ISLAMABAD: The federal government on Wednesday approved the construction of Sukkur-Hyderabad motorway at a cost of Rs182 billion in partnership with the private sector, potentially saving Rs50 billion compared with a road scheme completed under the China-Pakistan Economic Corridor (CPEC).
The Central Development Working Party (CDWP) recommended the 306-kilometre project to the Executive Committee of National Economic Council (Ecnec) for undertaking it under the public-private partnership (PPP) mode, stated the Ministry of Planning and Development.
The per-kilometre construction cost of the six-lane motorway is Rs596.4 million compared with the cost of Rs760 million for the Sukkur-Multan motorway built under CPEC, according to the Ministry of Planning.
The Sukkur-Multan motorway had been built under a government-to-government deal between China and Pakistan. Compared with the Sukkur-Multan project, the Sukkur-Hyderabad project’s per-kilometre construction cost is Rs164 million or 21.5% lower. In terms of total project cost, it translates into savings of Rs50 billion.

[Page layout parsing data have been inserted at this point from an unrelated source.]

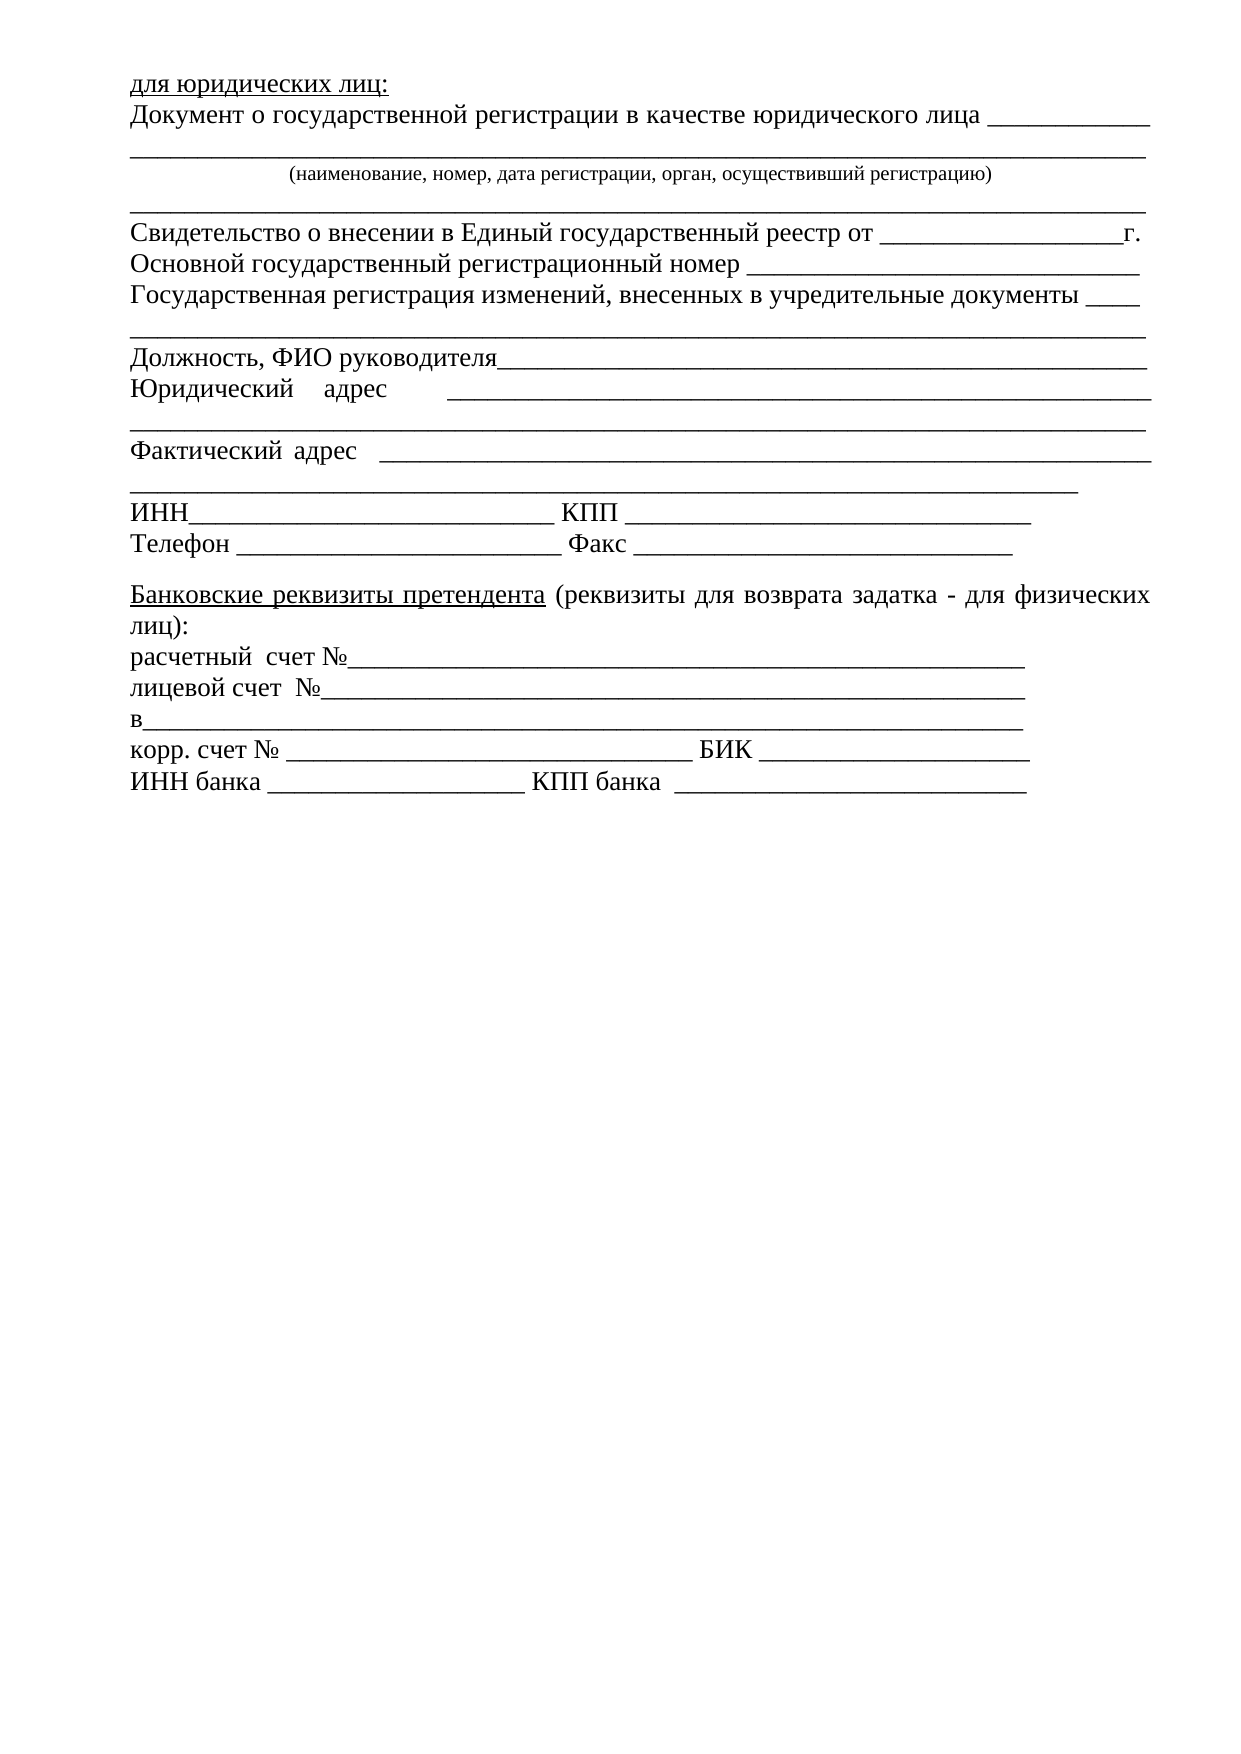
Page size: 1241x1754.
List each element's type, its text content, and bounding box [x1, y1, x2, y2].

text ___________________________________________________________________________ [130, 309, 1152, 341]
text Государственная регистрация изменений, внесенных в учредительные документы ____ [130, 278, 1152, 309]
text Документ о государственной регистрации в качестве юридического лица ____________ ___________________________________________________________________________ [130, 99, 1152, 161]
text Фактический адрес _________________________________________________________ ______________________________________________________________________ [130, 434, 1152, 496]
text лицевой счет №____________________________________________________ [130, 671, 1152, 702]
text Должность, ФИО руководителя________________________________________________ [130, 341, 1152, 372]
text в_________________________________________________________________ [130, 702, 1152, 734]
text (наименование, номер, дата регистрации, орган, осуществивший регистрацию) [130, 161, 1152, 185]
text Телефон ________________________ Факс ____________________________ [130, 528, 1152, 559]
text Основной государственный регистрационный номер _____________________________ [130, 247, 1152, 278]
text корр. счет № ______________________________ БИК ____________________ [130, 734, 1152, 765]
text ___________________________________________________________________________ [130, 185, 1152, 216]
text Свидетельство о внесении в Единый государственный реестр от __________________г. [130, 216, 1152, 247]
text расчетный счет №__________________________________________________ [130, 640, 1152, 671]
text Банковские реквизиты претендента (реквизиты для возврата задатка - для физических лиц): [130, 578, 1152, 640]
text Юридический адрес ____________________________________________________ ___________________________________________________________________________ [130, 372, 1152, 434]
text ИНН___________________________ КПП ______________________________ [130, 496, 1152, 528]
text для юридических лиц: [130, 67, 1152, 99]
text ИНН банка ___________________ КПП банка __________________________ [130, 765, 1152, 796]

At CPEC project rates, the Sukkur-Hyderabad motorway would have cost Rs232 billion. The project will now be placed before the Public-Private Partnership Authority for approval. After being approved by the PPP Authority, the National Highway Authority (NHA) will float tenders for competitive bidding.

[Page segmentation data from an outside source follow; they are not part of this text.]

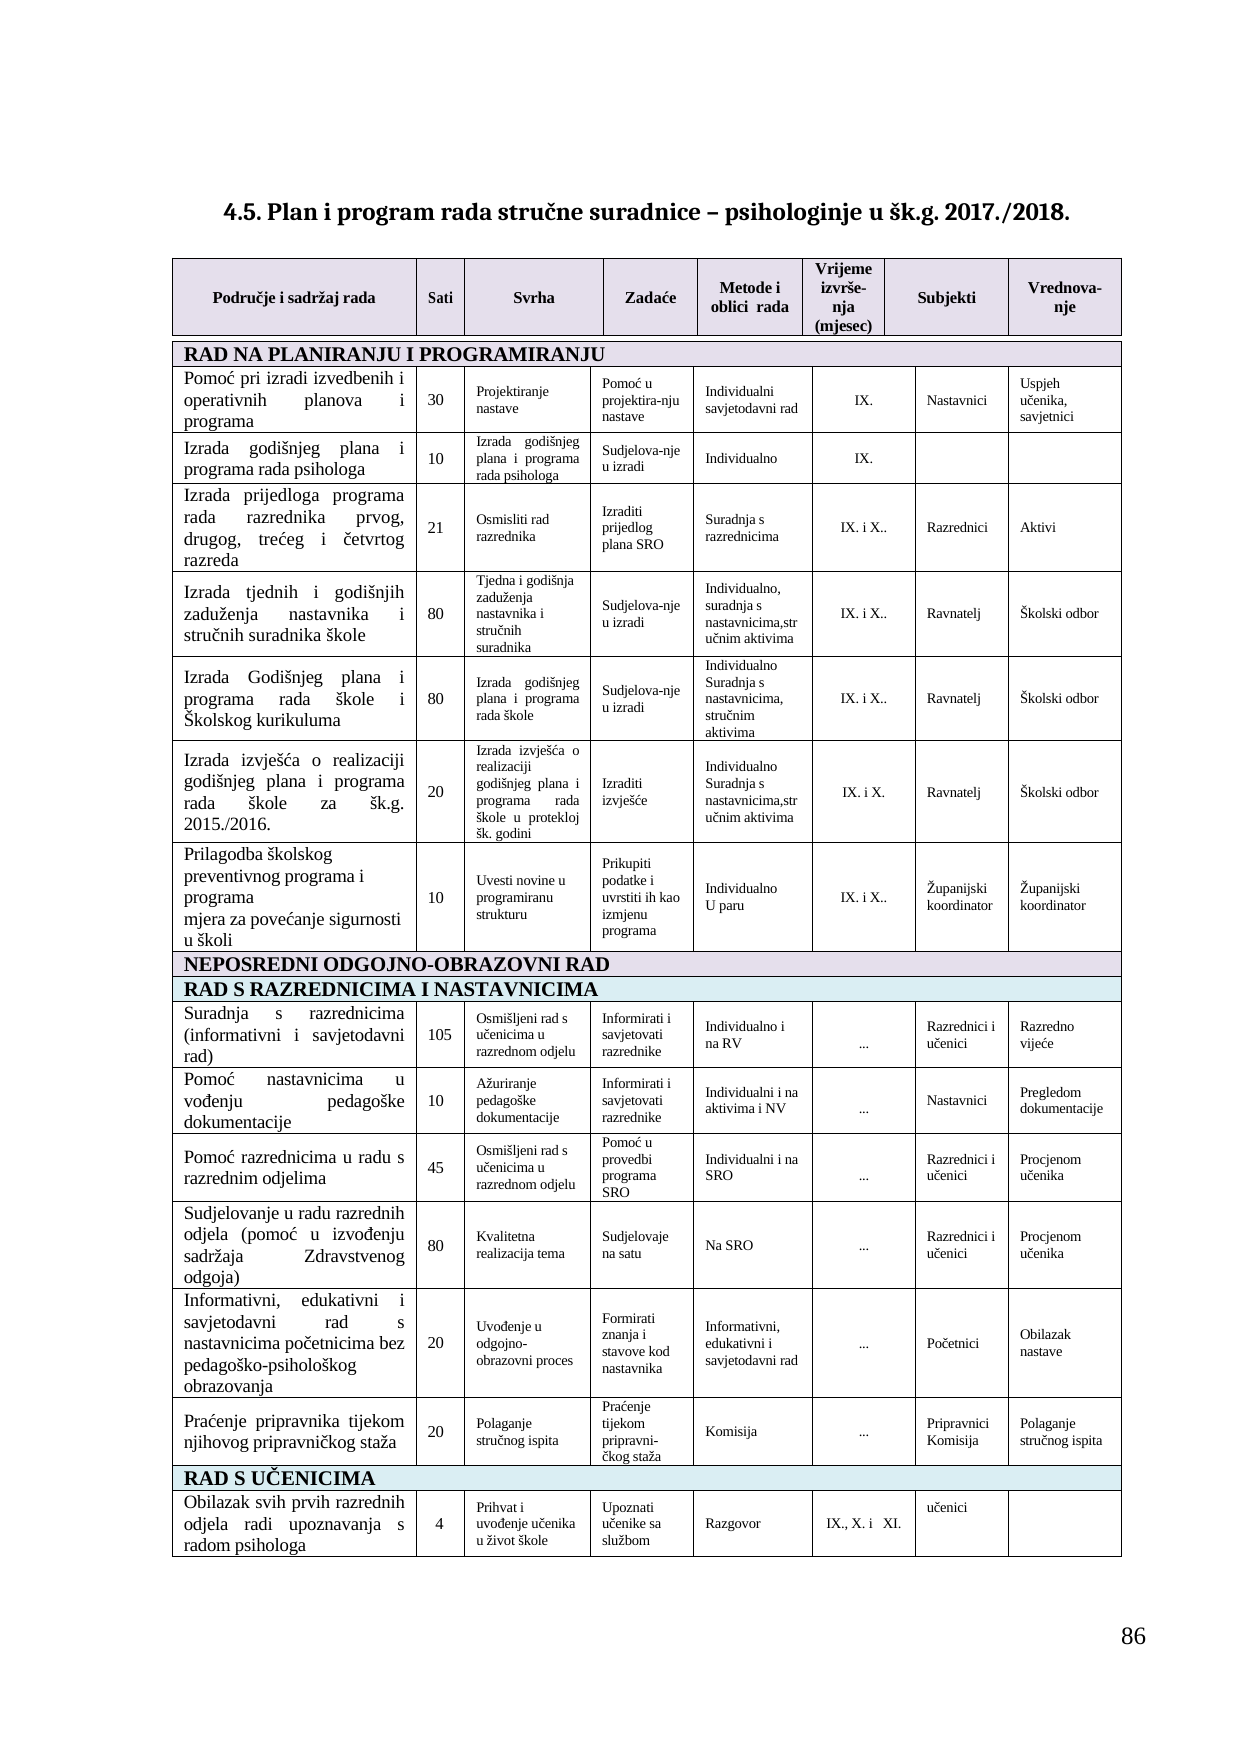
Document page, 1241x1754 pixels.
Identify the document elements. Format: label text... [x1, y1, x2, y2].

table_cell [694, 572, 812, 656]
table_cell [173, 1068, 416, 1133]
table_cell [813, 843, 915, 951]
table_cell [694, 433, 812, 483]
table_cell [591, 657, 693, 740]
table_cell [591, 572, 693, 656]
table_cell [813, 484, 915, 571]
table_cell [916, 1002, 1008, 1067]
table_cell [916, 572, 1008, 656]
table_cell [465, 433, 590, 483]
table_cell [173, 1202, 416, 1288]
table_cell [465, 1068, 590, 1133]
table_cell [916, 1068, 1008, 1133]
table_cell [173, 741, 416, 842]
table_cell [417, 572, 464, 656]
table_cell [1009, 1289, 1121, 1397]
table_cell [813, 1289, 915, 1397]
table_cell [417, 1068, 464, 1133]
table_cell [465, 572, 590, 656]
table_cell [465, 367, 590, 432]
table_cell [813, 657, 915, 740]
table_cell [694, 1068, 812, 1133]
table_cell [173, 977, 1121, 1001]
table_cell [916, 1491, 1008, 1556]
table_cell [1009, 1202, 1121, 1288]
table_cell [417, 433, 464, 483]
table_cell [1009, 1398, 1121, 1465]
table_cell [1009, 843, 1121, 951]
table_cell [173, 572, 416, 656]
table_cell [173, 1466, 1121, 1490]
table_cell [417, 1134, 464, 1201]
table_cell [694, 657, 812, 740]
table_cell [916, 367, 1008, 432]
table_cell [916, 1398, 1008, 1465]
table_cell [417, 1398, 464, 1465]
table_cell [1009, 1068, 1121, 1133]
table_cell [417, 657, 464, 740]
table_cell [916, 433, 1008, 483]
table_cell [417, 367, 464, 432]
subtitle 4.5. Plan i program rada stručne suradnice – psihologinje u šk.g. 2017./2018. [148, 198, 1146, 226]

The project had to be brought for CDWP’s approval due to cross-subsidisation of the toll fee of the Multan-Sukkur motorway. The Sukkur-Hyderabad project was evaluated under various PPP modes. The contractor will build the project on build, operate and transfer mode, known as BOT.

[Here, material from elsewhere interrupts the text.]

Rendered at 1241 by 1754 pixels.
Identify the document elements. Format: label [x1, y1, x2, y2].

The BOT model with additional component of cross-subsidisation from an already built section of Multan-Sukkur motorway is a viable and bankable option in which case no government subsidy will be required.
About 10% of the total project revenue will be shared with the NHA after the debt servicing period of 10 years. The contractor will recover its construction cost in 10 years and in the next 15 years it will earn profit on the investment. The PPP model is feasible where projects are commercially viable. Headed by Planning Commission Deputy Chairman Mohammad Jehanzeb Khan, the CDWP approved three projects worth Rs12.5 billion and recommended two schemes costing Rs196.6 billion to Ecnec for consideration, including the Sukkur-Hyderabad motorway. The concessionaire will build and operate the facility up to the full concession period as per concession agreement and will hand it over to the NHA after expiry of the agreement. The federal government will provide 4% of the cost at Rs7.4 billion while the remaining Rs182.5 billion will be the responsibility of the private-sector investor.
However, the transport wing of the Ministry of Planning had opposed the proposal to provide Rs7.4 billion from the budget. The CDWP allowed the wing to rationalise the establishment cost component of the project.
Authorities plan to complete the project in two and a half years from the targeted date of commencement of work in November this year.
The completion of Sukkur-Hyderabad motorway will complete the missing link on the eastern corridor. The road will start from Hyderabad end of the Karachi-Hyderabad motorway and will end at the start of the Sukkur-Multan motorway, built under CPEC.
The CDWP approved the building of water supply and sanitation infrastructure in the under-developed area of Punjab at a cost of Rs3.3 billion. The project is aimed at improving water supply and sanitation conditions in Isa Khel tehsil of Mianwali district located on the north-west side of the Indus River bank.
The dualisation of Quetta Western Bypass worth Rs7.1 billion was approved in the CDWP meeting. The project envisages dualisation of the existing two-lane 22.5km-long Quetta Western Bypass to four lanes.
For improvement of the social sector, a project for human development indicators with focus on education-related indicators of Sustainable Development Goals worth Rs3.6 billion was approved by the CDWP. The CDWP has the mandate to approve up to Rs10 billion worth of schemes and refers projects of higher cost to Ecnec, headed by the finance adviser, for final endorsement.
Published in The Express Tribune, April 23rd, 2020.